◆ **What the task asks**: Your answer must be every line of the data that contains "more".

--- Data supplied Enclosed Below ---

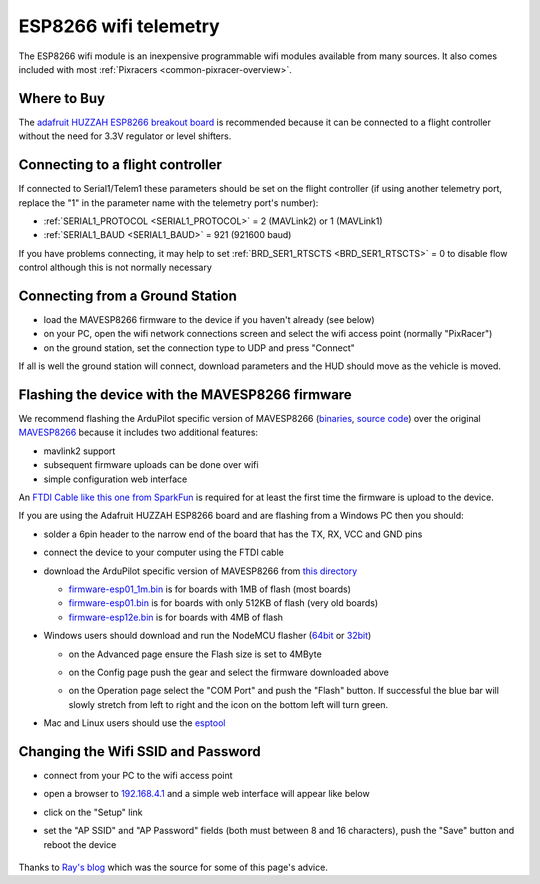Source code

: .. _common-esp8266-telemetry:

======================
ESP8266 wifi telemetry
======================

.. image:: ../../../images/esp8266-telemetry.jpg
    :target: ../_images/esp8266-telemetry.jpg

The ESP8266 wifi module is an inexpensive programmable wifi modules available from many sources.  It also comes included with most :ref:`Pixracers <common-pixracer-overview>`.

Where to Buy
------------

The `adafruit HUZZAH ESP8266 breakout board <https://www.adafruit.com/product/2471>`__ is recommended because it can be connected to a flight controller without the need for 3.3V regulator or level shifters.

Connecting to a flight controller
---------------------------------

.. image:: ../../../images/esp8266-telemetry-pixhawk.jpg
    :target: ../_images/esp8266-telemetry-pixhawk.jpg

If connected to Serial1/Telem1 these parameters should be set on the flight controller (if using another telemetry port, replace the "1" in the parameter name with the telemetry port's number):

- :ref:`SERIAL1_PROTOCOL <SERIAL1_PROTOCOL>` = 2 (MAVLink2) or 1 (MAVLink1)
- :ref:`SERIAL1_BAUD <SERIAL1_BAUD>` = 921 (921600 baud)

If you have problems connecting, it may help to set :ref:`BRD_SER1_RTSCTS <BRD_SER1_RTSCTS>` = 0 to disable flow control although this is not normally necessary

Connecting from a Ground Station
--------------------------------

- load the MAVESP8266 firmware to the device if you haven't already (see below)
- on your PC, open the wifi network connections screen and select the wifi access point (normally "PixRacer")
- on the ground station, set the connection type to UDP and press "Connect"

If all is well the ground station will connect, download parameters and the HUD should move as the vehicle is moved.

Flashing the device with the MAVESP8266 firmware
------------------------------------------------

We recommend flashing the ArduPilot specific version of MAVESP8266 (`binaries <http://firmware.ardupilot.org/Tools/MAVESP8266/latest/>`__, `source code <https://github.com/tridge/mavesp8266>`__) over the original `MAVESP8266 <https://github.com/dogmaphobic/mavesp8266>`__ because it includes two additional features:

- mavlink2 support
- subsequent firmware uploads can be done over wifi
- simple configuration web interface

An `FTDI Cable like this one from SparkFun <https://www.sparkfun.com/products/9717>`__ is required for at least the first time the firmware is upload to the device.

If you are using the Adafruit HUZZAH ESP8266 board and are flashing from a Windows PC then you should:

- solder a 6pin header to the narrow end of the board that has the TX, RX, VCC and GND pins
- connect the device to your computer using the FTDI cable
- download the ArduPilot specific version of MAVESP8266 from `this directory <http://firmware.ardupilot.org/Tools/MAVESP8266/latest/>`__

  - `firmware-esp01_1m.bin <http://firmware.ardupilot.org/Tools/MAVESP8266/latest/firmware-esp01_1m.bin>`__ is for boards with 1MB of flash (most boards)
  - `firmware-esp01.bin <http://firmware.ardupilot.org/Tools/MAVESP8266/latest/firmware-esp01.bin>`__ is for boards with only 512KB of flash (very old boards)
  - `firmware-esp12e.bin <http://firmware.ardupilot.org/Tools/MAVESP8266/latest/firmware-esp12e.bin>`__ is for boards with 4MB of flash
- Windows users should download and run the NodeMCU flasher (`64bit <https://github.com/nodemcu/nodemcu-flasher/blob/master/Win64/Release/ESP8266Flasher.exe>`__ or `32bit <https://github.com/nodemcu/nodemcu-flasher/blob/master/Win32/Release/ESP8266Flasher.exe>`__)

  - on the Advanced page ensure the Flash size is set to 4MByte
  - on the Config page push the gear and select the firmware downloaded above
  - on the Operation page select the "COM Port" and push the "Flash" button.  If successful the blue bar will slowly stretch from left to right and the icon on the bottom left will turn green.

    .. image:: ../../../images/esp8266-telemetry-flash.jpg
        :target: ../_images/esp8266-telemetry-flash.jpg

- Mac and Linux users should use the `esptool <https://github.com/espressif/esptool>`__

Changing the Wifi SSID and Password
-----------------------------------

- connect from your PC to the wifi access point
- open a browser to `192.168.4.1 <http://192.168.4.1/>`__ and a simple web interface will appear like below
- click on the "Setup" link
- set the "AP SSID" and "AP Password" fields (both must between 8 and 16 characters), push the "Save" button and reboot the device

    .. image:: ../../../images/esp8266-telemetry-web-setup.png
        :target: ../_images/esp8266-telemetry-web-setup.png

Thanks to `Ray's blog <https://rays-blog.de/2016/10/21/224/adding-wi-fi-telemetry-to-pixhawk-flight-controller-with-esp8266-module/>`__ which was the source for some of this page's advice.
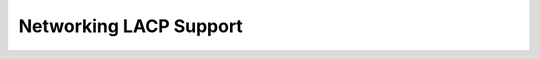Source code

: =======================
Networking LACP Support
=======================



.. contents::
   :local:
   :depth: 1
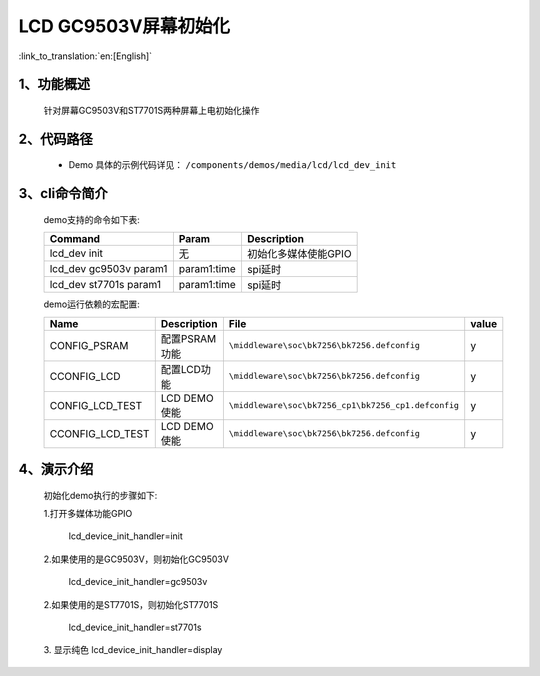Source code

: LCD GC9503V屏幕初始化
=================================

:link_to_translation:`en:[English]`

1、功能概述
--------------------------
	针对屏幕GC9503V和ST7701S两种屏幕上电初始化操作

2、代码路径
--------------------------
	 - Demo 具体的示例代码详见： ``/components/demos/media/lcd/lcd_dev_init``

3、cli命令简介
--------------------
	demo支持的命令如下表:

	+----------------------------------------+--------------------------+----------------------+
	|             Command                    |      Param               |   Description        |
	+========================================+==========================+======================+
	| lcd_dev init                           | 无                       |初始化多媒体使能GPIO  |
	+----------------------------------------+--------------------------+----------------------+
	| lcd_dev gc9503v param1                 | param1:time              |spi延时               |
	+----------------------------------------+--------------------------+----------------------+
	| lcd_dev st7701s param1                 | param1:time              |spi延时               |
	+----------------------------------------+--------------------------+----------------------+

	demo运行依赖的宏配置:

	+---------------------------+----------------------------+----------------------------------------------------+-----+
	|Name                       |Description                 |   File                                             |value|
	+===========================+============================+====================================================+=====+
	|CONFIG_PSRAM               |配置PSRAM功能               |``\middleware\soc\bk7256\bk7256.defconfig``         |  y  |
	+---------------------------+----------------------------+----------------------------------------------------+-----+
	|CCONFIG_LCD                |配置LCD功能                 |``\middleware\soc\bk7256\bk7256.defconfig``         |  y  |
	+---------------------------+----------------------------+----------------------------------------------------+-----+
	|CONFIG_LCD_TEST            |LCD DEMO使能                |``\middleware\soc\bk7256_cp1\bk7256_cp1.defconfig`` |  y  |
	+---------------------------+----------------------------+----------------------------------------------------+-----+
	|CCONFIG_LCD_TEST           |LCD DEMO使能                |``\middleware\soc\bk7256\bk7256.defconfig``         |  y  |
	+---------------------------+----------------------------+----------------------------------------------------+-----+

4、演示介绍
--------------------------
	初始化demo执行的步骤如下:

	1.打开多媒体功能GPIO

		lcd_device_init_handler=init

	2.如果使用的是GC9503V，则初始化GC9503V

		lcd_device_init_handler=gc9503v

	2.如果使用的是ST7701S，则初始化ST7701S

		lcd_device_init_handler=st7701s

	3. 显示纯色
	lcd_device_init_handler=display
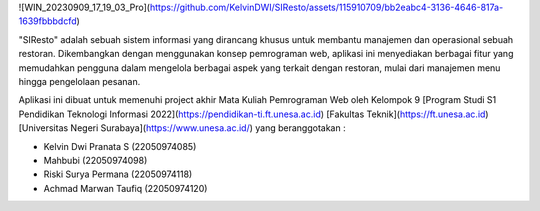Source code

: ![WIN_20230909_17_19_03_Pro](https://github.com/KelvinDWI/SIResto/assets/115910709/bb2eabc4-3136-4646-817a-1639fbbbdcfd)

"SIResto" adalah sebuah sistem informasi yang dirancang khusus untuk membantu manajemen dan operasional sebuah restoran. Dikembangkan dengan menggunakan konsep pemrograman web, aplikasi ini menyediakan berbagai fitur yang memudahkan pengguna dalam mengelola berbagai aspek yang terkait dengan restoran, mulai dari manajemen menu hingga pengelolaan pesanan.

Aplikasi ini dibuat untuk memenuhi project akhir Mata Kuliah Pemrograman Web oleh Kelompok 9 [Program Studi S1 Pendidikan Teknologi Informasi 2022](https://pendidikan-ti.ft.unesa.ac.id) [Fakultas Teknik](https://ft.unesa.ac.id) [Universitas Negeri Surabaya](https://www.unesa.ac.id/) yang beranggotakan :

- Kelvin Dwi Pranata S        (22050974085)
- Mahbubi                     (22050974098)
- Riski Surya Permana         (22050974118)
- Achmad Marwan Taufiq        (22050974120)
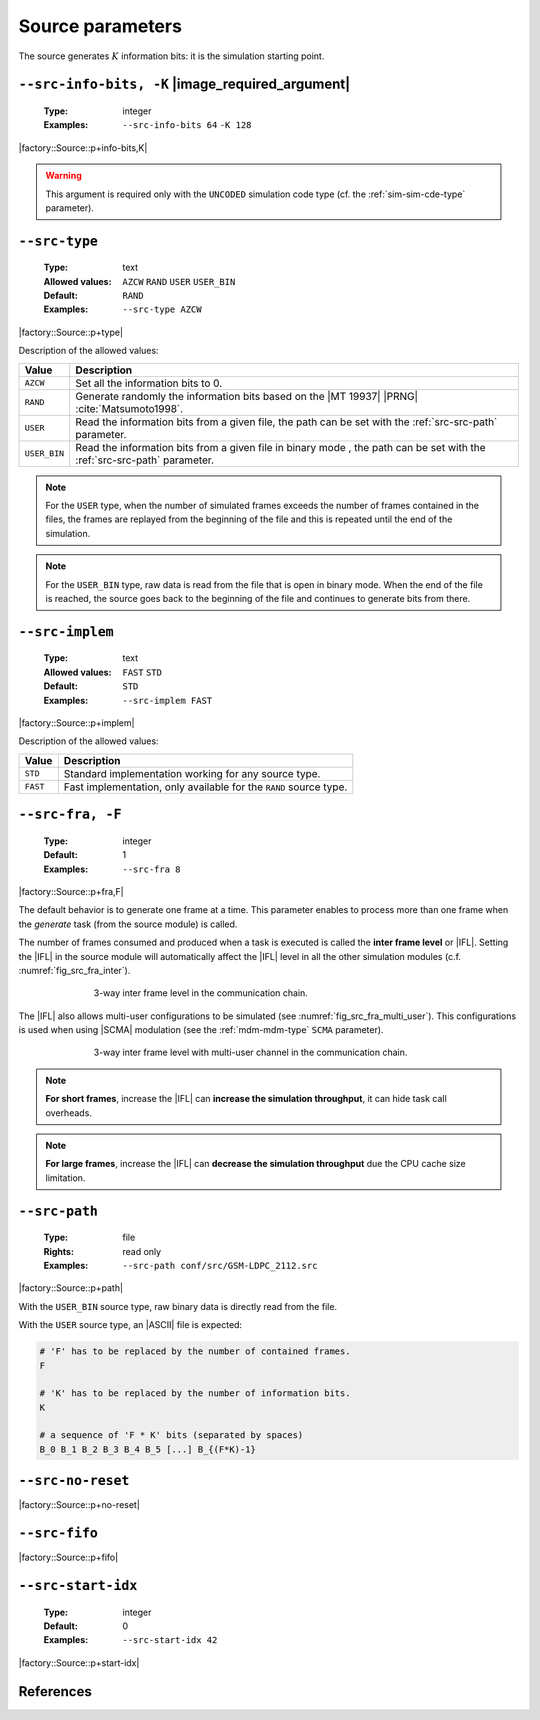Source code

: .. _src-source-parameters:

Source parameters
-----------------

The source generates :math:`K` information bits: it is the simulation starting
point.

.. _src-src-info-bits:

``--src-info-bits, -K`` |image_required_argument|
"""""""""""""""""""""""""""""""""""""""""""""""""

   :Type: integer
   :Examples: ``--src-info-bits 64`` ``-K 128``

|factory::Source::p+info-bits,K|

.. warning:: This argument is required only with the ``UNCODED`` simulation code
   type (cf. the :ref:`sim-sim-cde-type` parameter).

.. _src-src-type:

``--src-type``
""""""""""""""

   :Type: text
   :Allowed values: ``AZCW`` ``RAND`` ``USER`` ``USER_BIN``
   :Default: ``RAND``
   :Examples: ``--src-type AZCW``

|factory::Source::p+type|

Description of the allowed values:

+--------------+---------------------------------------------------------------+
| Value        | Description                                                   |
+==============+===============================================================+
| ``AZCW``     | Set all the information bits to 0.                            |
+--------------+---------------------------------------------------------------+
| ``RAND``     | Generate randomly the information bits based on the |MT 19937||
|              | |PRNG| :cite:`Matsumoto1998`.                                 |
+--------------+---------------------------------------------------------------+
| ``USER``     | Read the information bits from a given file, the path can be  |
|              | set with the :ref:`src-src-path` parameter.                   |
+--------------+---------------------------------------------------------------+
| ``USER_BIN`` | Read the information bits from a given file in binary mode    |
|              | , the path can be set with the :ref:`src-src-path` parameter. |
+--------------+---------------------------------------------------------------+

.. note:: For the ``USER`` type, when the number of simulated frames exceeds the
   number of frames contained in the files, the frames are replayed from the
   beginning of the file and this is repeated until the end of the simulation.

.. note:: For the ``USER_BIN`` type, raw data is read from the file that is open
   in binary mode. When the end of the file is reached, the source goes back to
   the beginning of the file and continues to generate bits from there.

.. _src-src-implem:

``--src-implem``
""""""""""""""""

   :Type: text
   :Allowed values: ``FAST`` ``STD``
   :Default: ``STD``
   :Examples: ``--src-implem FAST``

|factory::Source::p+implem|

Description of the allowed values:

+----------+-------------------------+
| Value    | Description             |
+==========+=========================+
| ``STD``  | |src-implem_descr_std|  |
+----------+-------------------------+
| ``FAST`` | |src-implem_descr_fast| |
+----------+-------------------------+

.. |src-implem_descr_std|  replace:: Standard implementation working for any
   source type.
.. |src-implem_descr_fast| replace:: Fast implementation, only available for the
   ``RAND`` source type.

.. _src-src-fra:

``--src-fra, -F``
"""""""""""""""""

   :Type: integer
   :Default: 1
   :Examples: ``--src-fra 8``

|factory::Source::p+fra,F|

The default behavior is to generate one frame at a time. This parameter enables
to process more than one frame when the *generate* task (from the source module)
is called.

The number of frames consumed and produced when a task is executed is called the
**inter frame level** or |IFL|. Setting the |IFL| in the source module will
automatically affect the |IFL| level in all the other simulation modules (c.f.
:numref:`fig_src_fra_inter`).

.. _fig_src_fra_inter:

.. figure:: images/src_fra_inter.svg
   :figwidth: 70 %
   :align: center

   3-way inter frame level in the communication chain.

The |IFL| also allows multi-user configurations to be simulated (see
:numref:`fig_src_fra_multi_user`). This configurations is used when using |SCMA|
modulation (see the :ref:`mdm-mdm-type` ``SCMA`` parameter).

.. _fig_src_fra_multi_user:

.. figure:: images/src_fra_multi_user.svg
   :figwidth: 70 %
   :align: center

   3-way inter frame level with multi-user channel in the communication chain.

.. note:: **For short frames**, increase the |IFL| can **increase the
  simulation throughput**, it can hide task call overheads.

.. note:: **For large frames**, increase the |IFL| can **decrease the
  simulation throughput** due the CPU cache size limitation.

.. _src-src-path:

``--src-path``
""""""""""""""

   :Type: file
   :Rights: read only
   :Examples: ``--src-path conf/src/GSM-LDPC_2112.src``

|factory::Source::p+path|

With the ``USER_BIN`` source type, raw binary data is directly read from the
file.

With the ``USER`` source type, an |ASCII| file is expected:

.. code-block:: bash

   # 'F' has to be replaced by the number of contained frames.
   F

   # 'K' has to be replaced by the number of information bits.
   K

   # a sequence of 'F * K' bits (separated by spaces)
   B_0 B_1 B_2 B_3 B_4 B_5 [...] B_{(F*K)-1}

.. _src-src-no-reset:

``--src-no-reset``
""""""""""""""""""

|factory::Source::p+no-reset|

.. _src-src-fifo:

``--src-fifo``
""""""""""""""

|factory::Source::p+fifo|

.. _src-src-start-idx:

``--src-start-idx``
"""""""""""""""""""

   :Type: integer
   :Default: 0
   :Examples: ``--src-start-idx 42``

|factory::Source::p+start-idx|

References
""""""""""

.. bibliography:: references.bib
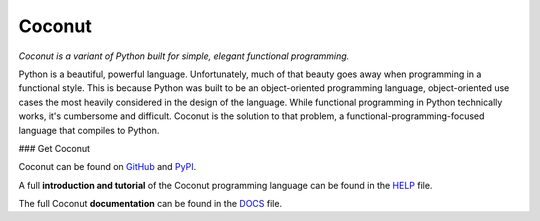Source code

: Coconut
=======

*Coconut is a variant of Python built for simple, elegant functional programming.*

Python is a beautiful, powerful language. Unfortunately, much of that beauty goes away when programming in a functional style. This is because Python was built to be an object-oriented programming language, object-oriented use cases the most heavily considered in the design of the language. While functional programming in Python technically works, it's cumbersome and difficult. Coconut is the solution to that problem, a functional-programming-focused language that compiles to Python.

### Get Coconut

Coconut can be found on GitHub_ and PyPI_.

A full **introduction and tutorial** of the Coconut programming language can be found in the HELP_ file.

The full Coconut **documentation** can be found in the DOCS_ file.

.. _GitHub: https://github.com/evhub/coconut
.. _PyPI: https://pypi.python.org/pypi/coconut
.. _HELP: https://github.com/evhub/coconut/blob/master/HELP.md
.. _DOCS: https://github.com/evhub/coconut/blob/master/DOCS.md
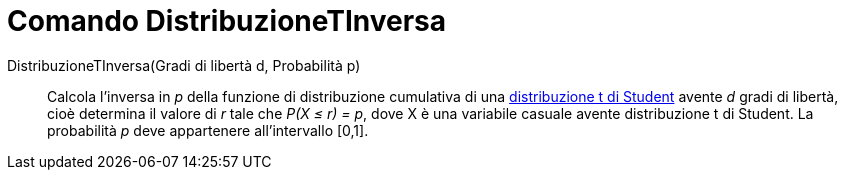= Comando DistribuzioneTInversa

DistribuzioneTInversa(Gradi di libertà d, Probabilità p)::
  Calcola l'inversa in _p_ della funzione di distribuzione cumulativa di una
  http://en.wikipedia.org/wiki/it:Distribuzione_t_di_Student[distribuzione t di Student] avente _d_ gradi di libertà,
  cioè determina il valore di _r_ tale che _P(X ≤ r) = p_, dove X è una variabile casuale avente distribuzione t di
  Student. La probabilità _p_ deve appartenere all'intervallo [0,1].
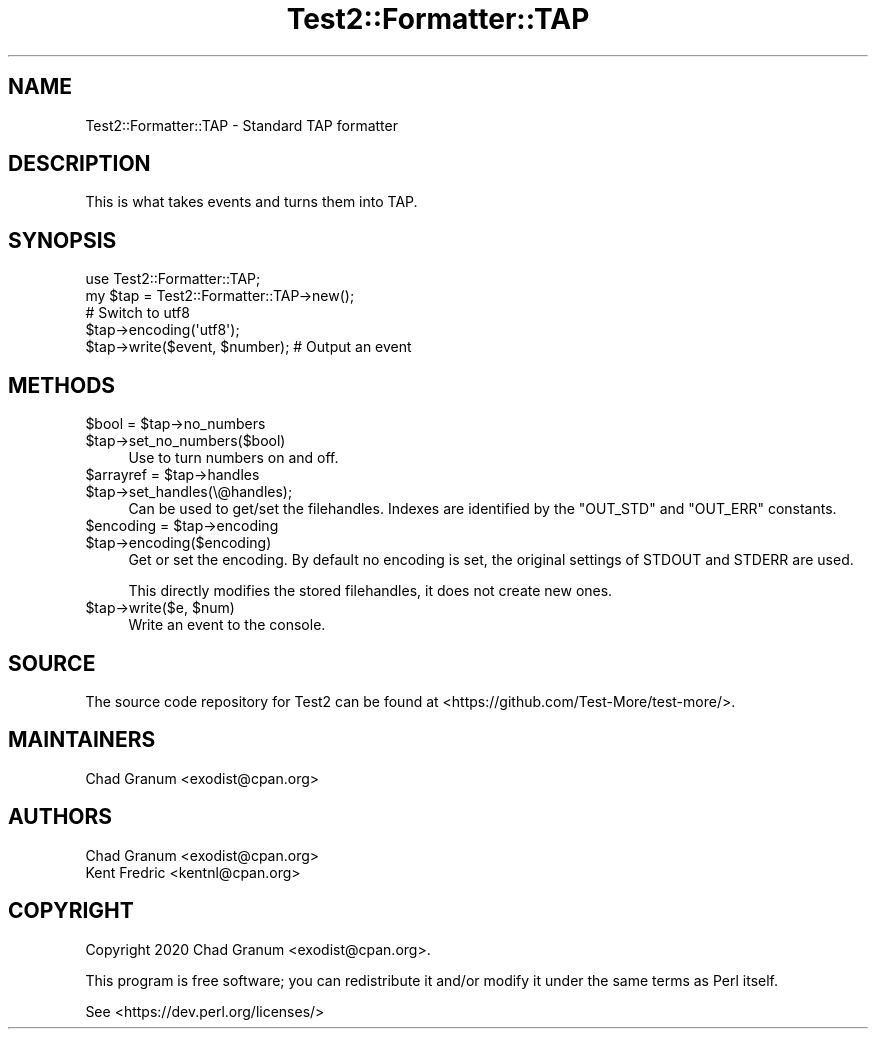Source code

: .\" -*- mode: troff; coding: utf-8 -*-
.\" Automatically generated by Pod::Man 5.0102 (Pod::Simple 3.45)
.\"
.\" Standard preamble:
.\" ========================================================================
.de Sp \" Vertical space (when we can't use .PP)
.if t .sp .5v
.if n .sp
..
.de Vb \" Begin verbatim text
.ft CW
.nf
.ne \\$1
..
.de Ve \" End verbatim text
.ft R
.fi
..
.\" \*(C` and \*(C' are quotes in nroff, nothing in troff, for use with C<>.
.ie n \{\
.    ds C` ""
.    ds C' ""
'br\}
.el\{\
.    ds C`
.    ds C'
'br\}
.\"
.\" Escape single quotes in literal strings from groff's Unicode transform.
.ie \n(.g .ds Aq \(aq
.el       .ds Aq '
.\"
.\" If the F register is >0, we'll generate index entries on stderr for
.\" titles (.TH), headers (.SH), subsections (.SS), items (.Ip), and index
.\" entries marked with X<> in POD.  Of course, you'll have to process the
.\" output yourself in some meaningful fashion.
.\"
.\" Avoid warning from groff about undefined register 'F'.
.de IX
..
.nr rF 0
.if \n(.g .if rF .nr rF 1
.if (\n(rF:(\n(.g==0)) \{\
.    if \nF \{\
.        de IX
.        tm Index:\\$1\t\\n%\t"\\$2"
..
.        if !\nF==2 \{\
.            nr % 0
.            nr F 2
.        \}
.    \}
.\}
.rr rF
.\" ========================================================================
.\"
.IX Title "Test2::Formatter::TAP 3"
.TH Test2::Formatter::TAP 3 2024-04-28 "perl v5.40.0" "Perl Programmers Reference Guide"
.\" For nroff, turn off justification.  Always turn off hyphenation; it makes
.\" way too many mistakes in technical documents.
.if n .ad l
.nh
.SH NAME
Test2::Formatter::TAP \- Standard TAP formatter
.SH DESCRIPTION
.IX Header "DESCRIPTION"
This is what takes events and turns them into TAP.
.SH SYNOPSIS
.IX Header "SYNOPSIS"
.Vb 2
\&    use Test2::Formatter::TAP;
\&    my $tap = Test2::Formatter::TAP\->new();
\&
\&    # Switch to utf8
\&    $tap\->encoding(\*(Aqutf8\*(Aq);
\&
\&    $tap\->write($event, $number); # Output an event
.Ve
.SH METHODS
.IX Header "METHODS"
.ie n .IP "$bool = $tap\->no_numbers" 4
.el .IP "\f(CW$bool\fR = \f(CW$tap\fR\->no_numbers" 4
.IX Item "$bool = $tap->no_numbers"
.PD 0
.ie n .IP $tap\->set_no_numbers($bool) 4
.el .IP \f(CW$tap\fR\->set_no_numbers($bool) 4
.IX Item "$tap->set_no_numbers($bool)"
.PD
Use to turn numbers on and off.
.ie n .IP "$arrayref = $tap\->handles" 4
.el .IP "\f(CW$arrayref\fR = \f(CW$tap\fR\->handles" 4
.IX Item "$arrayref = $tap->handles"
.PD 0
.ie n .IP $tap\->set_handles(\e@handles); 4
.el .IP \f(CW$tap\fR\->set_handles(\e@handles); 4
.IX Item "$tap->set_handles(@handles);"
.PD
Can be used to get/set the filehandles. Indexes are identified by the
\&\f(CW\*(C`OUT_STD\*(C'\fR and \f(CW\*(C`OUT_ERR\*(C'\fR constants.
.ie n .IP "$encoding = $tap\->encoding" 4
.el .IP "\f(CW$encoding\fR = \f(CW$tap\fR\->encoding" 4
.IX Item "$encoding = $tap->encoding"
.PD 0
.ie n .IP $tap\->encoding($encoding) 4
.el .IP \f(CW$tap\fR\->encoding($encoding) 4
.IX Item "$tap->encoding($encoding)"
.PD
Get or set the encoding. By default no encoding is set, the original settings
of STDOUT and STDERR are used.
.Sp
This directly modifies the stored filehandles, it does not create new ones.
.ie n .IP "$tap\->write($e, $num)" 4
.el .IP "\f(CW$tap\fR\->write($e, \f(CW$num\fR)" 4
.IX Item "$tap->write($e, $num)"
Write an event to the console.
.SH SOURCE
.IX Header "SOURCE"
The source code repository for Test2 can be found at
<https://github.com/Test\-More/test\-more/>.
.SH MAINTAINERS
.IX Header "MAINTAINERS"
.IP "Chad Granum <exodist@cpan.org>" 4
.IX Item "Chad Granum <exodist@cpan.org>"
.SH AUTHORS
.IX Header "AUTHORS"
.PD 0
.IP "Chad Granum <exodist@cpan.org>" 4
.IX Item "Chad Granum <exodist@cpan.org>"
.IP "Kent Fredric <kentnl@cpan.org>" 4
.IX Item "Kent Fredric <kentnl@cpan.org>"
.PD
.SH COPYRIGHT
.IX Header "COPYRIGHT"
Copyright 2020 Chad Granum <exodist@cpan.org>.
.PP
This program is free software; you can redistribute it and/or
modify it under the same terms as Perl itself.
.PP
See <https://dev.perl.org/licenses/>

--- End of Enclosed Data supplied ---

◆ **Exercise result**:
to process more than one frame when the *generate* task (from the source module)
<https://github.com/Test\-More/test\-more/>.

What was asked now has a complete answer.